GE Additive is developing its Center for Additive Technology Advancement (CATA) in Pittsburgh, Pennsylvania into an externally focused “Customer Experience Center” (CEC) to accelerate the use of additive manufacturing with GE customers across several industries.
With this transition, the $39 million Pittsburgh technology center, opened in April 2016 to drive additive manufacturing within GE industrial operations, now joins a global network of CECs under the growing umbrella of GE Additive.Last month, GE Additive announced the creation of a CEC in Munich, Germany, to allow current and potential customers to experience first-hand designing and producing components using additive manufacturing.
Like the Munich site, the Pittsburgh site will operate additive machines from Concept Laser of Germany and Arcam EBM of Sweden – both leading additive providers in which GE has majority ownership. The Pittsburgh center will augment the operations already within both Arcam and Concept Laser operations in the United States, including Arcam’s Orthopedic Center of Excellence in Shelton, Connecticut.
The additive machines at the Pittsburgh CEC will be enhanced by GE’s cloud-based Predix operating platform to enable industrial-scale analytics and GE Edge devices, which provide real-time control and monitoring.
While the 50 employees at the Pittsburgh center will continue to support GE’s industrial businesses with additive initiatives, they will expand their focus to support current and potential Concept Laser and Arcam customers in additive design and production. Customers will benefit from hands-on training and instruction at the facility, covering additive design, machine operations and support.
“We are thrilled to expand our concept of customer centers in the United States with a facility already at the leading edge of additive technology development,” said Robert Griggs, general manager of the Customer Experience Centers for GE Additive.
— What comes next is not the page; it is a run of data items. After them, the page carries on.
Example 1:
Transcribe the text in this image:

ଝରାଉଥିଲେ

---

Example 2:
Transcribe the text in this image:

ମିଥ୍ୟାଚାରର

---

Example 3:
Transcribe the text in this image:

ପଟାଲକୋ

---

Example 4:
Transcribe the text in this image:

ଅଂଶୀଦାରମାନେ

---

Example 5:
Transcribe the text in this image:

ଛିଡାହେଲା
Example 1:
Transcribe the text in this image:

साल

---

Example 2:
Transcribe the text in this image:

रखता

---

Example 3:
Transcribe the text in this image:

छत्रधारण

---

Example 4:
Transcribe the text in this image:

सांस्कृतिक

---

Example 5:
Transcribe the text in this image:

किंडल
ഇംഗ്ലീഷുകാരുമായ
Jennifer Cipolla, general manager of the Pittsburgh center, will continue to lead the facility as a new CEC.
The Pittsburgh CEC, near the Pittsburgh airport, is convenient to Carnegie Mellon University, the University of Pittsburgh, and Robert Morris University, all in Pittsburgh, and Penn State University at State College, Pennsylvania. These institutions are already engaged in additive engineering and manufacturing processes.
Additive manufacturing involves taking a digital design from computer aided design (CAD) software, and melting and fusing together very fine metal powder layer-by-layer, using a laser or an electron beam as the energy source. Additive components are typically lighter and more durable than traditional forged parts because they require less welding and machining. Since additive parts are essentially “grown” from the ground up, they generate far less scrap material. Freed of traditional manufacturing restrictions, additive manufacturing dramatically expands the design possibilities for engineers.
For many years, GE has been a leading end user and innovator in the additive manufacturing space. GE has invested approximately $1.5 billion in manufacturing and additive technologies at GE’s Global Research Center (GRC), developed additive applications across six GE businesses, created new services applications across the company, and earned 346 patents in powder metals used for the additive process. In 2016, the company established GE Additive to become a leading supplier of additive technology and materials for industries worldwide.